Elle est candidate avec trois autres pays d'Asie. Il y a 4 postes. Si aucun autre pays ne se porte candidat, elle sera élue au Conseil des Droits de l'Homme de l'ONU. Elle est soutenue par la Ligue Arabe. Cela discréditerait l'institution.

On dit que la France mènerait une activité diplomatique intense pour éviter cette élection. Les 27 Etats de l'Union Européenne sont, par ailleurs, tombés d'accord le 6 mai pour sanctionner certains membres du régime syrien mais en épargnant le président AL HASSAD. Il s'agirait d'un gel des avoirs et des interdictions de visas à l'encontre de certains dirigeants. Le principe d'un embargo sur les armes et le matériel de répression serait également acquis. Heureusement, cette fois, on évitera de proposer du matériel de répression à cet Etat comme on l'avait fait pour la Tunisie de BEN ALI.

Naturellement, une nouvelle fois, les 27 pays de l'Union se sont montrés divisés et extrêmement prudents, chacun défendant ses propres intérêts. C'est dans ces conditions que Monsieur AL-HASSAD a été épargné de toute sanction alors même que c'est lui qui décide de cette répression.

Quant au barreau syrien, il est « étatique » et nul appel, nulle intervention au côté des manifestants ne semble émerger. Nous sommes loin du rôle qu'a pu jouer le barreau tunisien.

Il reste enfin à s'étonner du silence de nos grandes plumes et grandes âmes.

Je ne vois nullement d'articles publiés par les spécialistes de « l'indignation ». Cette « indignation » est décidément sélective et ne concerne jamais les pays qui pratiquent la répression dans des proportions intenses comme la Lybie de Monsieur KHADAFI (qui a également siégé au Conseil des Droits de l'Homme de l'ONU), la Syrie de Monsieur AL-HASSAD ou le HAMAS et la chape de plomb qu'il fait régner à Gaza.

Drôle d'indignation ! Drôle d'indignés indignes !

Michel BENICHOU

Commentaires

Ne se manifestent guère lorsqu'il s'agit des monarchies pétrolières ou des bombardements de civils par l'OTAN précisément dans le but affiché d'en assurer la protection.

La Syrie, petit pays par les moyens économiques et militaires, qu'on maintient dans un état de guerre avec son voisin hyperpuissant, est coincé quant à son developpement économique et doit assurer une vigilance rigoureuse quant au respect de l'ordre; c'est vrai pour tous les pays en état de guerre.
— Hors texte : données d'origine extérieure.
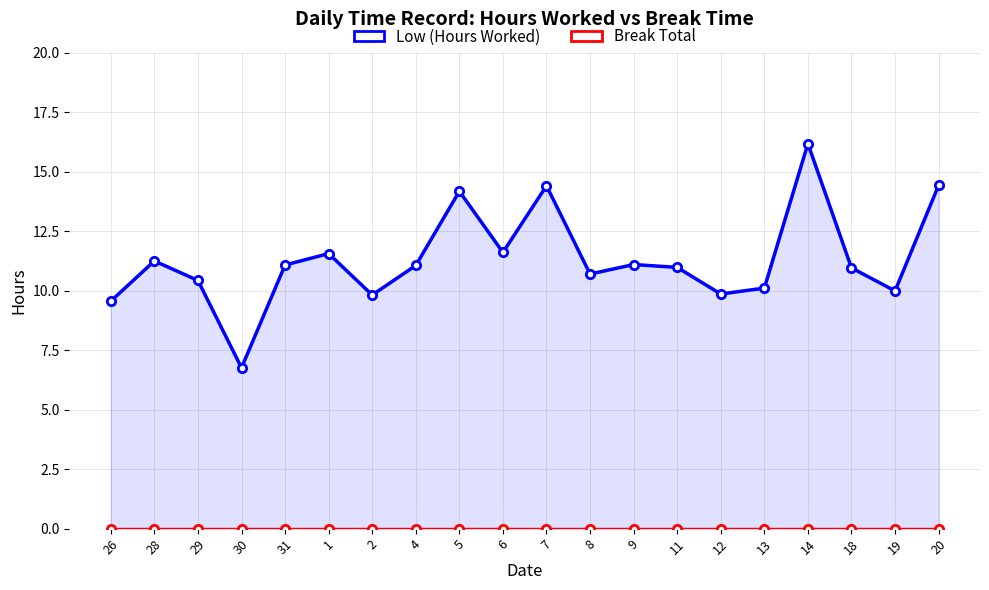

Which series has the largest total across all categories?

Low (Hours Worked)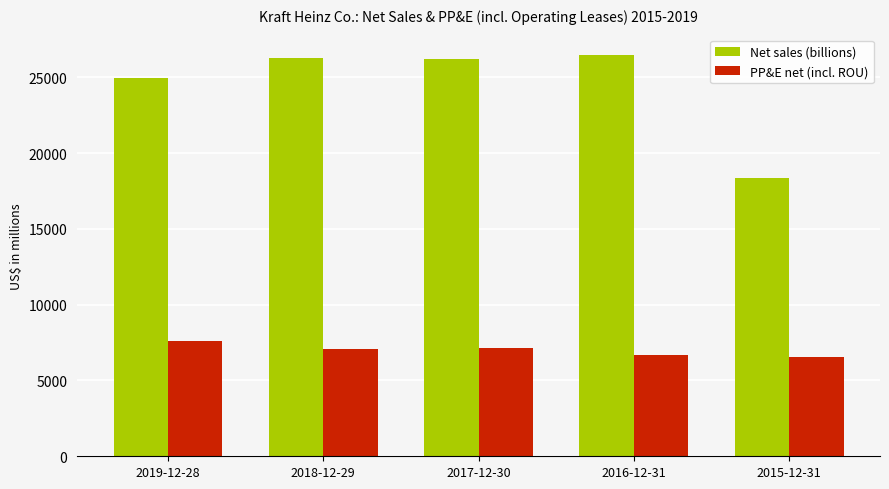

What is the smallest value displayed?

6524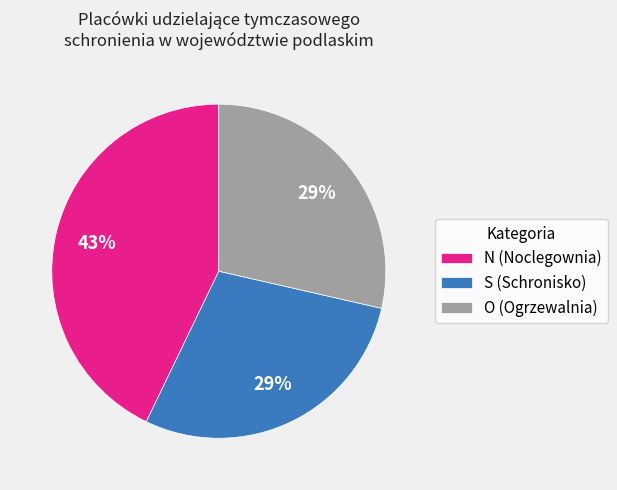

To the nearest percent, what percentage of the pie is O (Ogrzewalnia)?

29%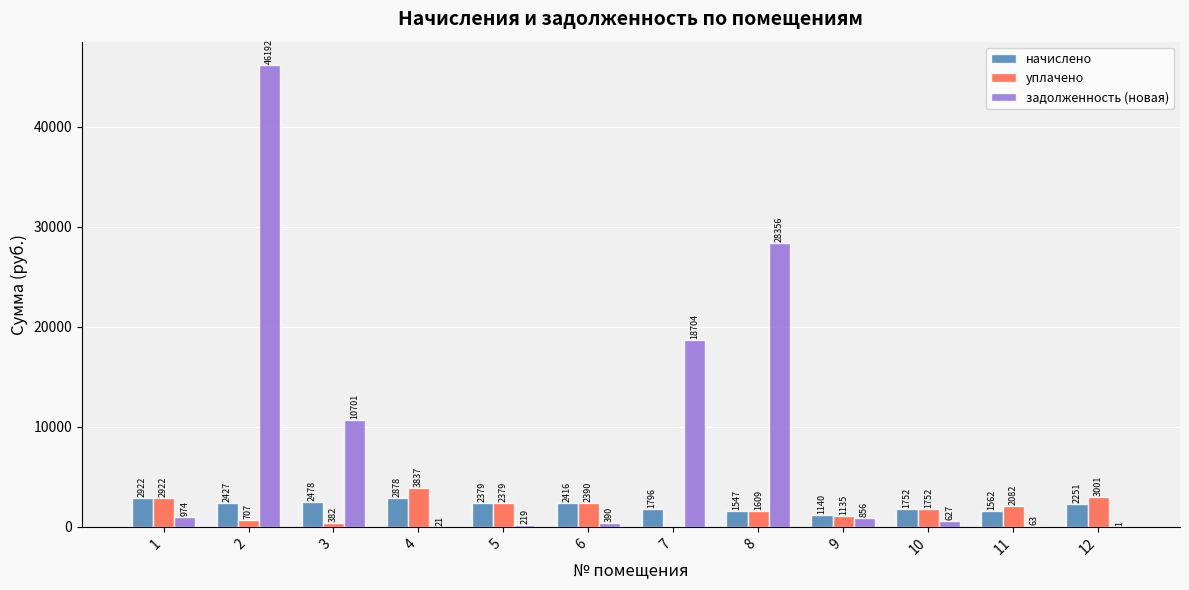

How many groups of bars are there?

12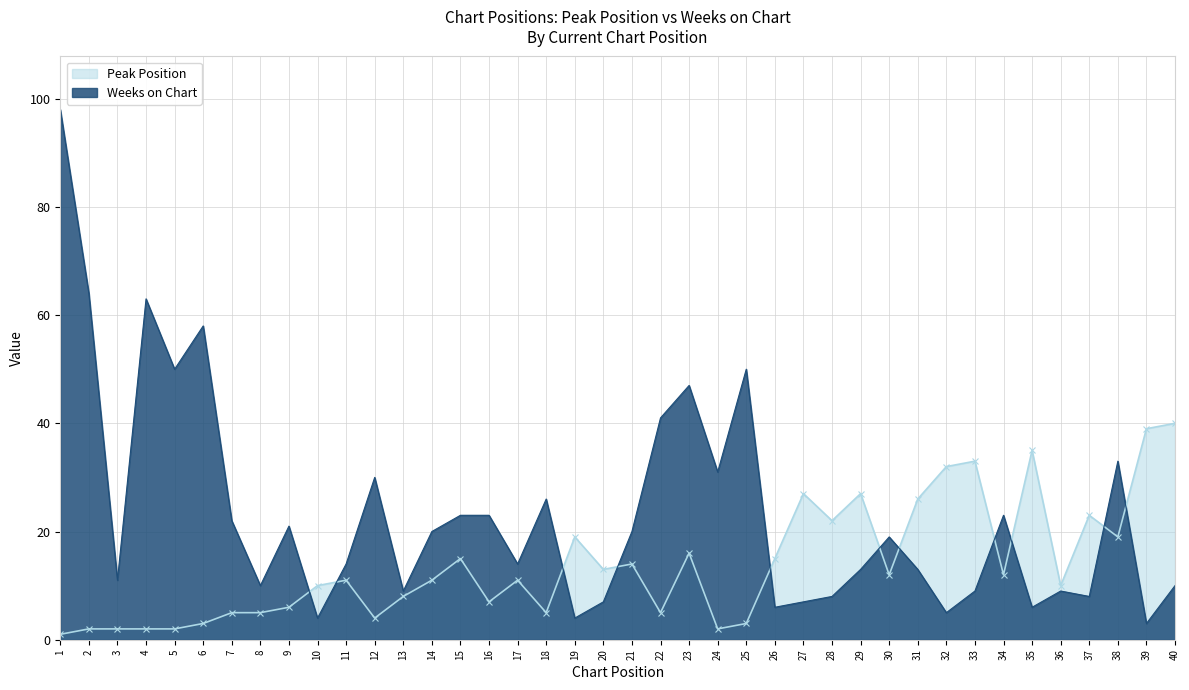

What is the greatest value displayed?

98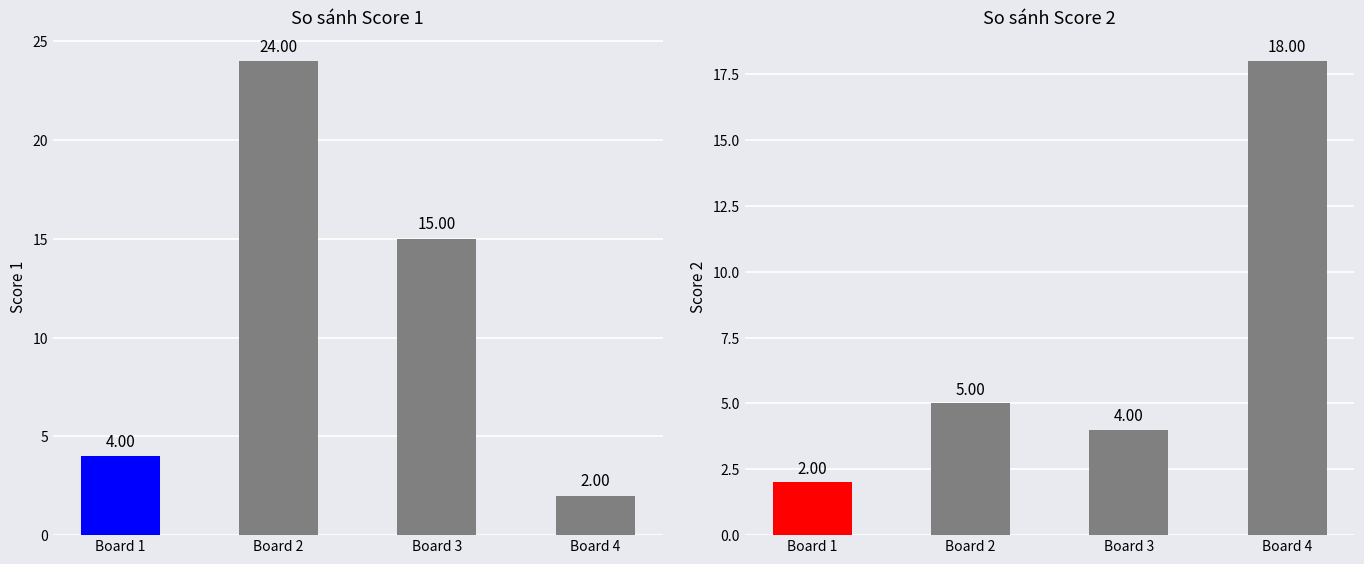

What is the minimum value for Score 2?

2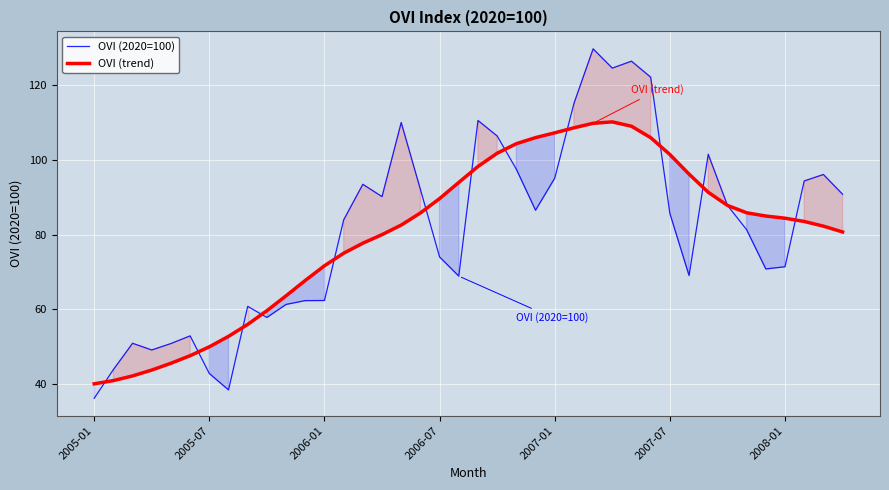

What is the difference between the second highest and second lowest values in the OVI (2020=100) series?

87.8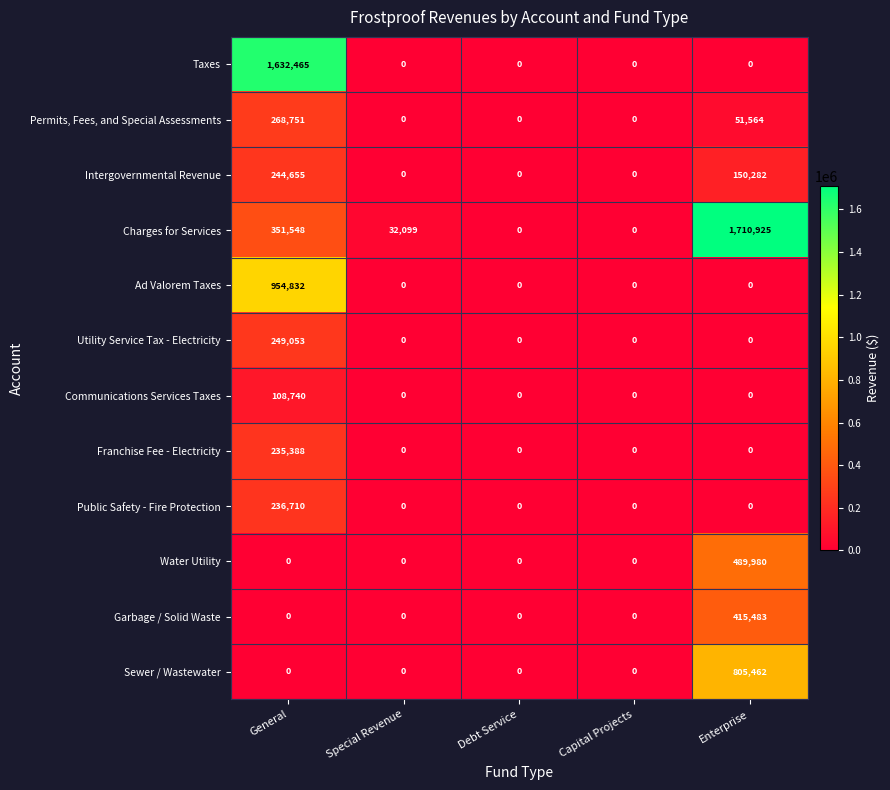

What is the difference between the maximum and minimum values in the Franchise Fee - Electricity series?

235388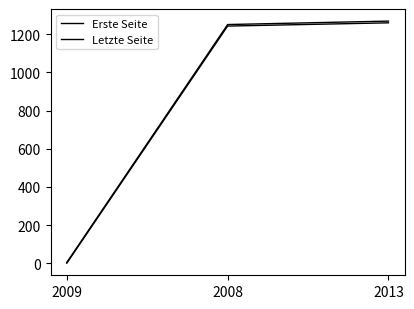

Is it true that Erste Seite equals 1796 at 2008?

False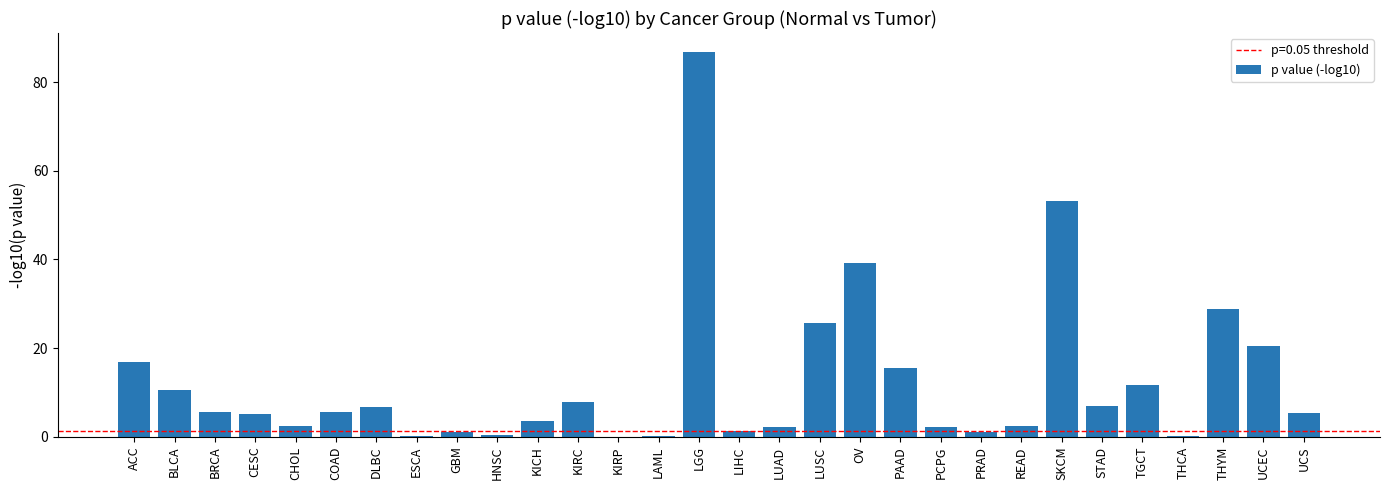

What is the sum of all values?

368.5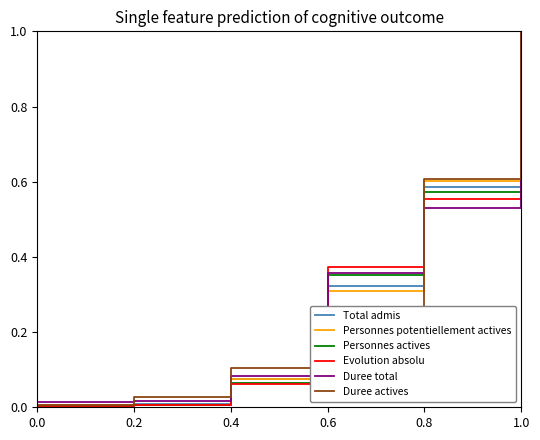

The Personnes actives series shows 0.6 at 0.8. True or false?

True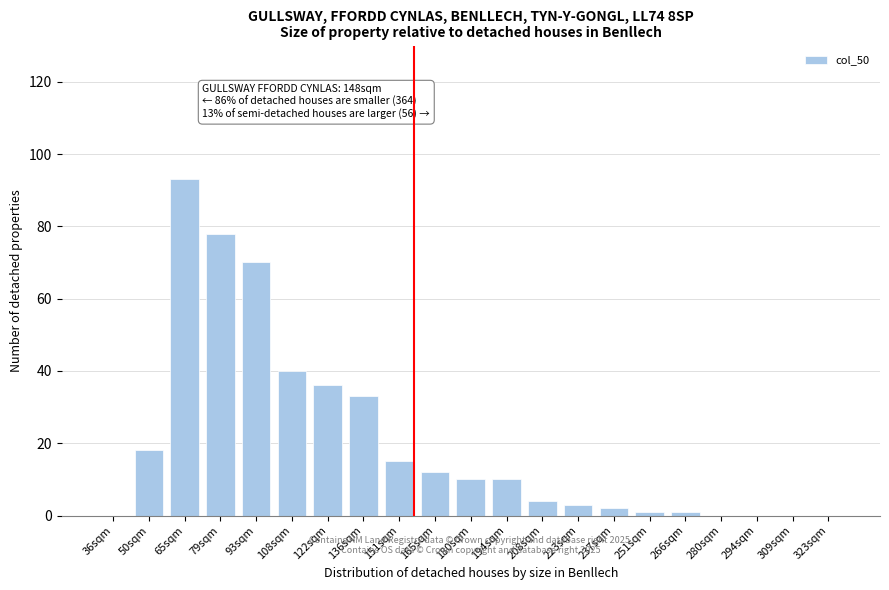

Reading left to right, list all the values displayed in this chart.

36sqm=0	50sqm=18	65sqm=93	79sqm=78	93sqm=70	108sqm=40	122sqm=36	136sqm=33	151sqm=15	165sqm=12	180sqm=10	194sqm=10	208sqm=4	223sqm=3	237sqm=2	251sqm=1	266sqm=1	280sqm=0	294sqm=0	309sqm=0	323sqm=0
Les provocations émanant de bandes armées (elles ont commencé dans une ville frontière) obligeaient le régime à rétablir l'ordre. Israél n'a pas hésité, de son côté, le week end dernier à ouvrir le feu contre des manifestants désarmés, en tuant plus de 15 personnes; les spécialistes de l'indignation regardaient ailleurs.

La cohésion de la Syrie (multiconfessionnelle mais laïque) est un défi de chaque instant; la stabilité est garante de celle du Liban voisin.